### What to produce
Please copy the lines below, exactly as they are, from the one with "thumb tip: (79, 132)" through the one with "ring pip: (73, 202)", and leave out the pictures.
[Start of section]
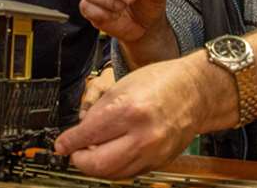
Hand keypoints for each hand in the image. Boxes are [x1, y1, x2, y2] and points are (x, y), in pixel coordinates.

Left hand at [55, 56, 206, 178]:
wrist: (195, 91)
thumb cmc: (162, 82)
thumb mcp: (123, 86)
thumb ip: (98, 111)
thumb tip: (79, 132)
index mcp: (129, 110)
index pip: (88, 135)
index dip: (69, 143)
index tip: (61, 145)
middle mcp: (142, 135)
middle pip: (98, 164)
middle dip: (80, 160)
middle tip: (75, 151)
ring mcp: (153, 152)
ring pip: (113, 173)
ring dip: (96, 166)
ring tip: (93, 152)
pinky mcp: (159, 162)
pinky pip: (129, 173)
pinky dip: (115, 167)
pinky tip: (111, 154)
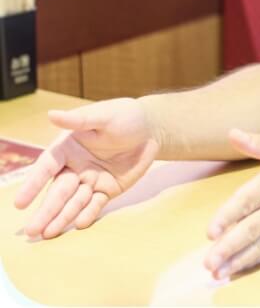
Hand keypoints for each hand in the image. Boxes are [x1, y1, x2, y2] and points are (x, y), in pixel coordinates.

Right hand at [14, 98, 158, 238]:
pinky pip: (96, 204)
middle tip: (31, 230)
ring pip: (73, 202)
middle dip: (45, 210)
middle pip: (58, 191)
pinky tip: (80, 223)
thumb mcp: (104, 115)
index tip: (19, 203)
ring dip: (61, 217)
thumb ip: (80, 119)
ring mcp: (91, 180)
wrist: (152, 129)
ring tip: (48, 234)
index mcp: (67, 147)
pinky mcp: (107, 190)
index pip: (47, 167)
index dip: (33, 184)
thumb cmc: (125, 116)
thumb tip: (51, 114)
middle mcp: (75, 167)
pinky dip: (88, 213)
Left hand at [204, 129, 259, 279]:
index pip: (248, 201)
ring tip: (218, 272)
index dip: (228, 216)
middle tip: (209, 261)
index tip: (211, 231)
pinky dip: (253, 262)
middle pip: (253, 228)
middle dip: (230, 245)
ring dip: (238, 259)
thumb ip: (258, 142)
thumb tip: (232, 134)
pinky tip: (236, 269)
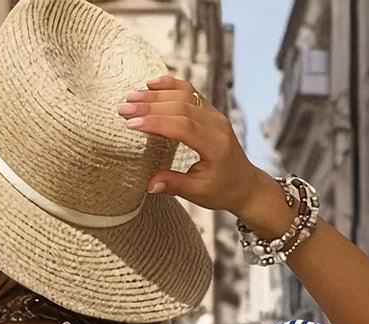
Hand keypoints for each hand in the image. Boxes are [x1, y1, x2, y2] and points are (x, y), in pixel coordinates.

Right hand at [117, 75, 264, 217]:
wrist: (245, 183)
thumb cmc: (222, 190)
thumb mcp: (198, 193)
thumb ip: (174, 185)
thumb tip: (149, 185)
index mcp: (215, 145)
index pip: (183, 126)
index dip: (156, 122)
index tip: (131, 123)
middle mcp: (217, 125)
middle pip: (181, 106)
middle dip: (149, 106)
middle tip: (123, 108)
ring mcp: (215, 115)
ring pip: (184, 95)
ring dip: (156, 94)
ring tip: (131, 97)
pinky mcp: (210, 111)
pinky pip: (190, 92)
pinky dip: (170, 86)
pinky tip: (152, 84)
[End of section]
### Expected answer
thumb tip: (79, 132)
index mcp: (129, 110)
index pip: (88, 135)
index dip: (69, 143)
index tip: (61, 145)
middle mcp: (142, 135)
middle pip: (98, 164)
middle dip: (80, 160)
middle tip: (75, 151)
ring mcp: (153, 152)
ring pip: (113, 173)
ring dip: (96, 166)
ring tip: (93, 152)
pinky mcp: (159, 162)
pinky pip: (129, 173)
pinky dip: (115, 167)
pinky tip: (111, 154)
Hand keypoints for each hand in the image. Boxes are [x1, y1, x2, y2] and points are (x, y), in pixel coordinates.

Right hand at [14, 98, 158, 238]:
pinky pip: (96, 204)
middle tip: (31, 230)
ring pip: (73, 202)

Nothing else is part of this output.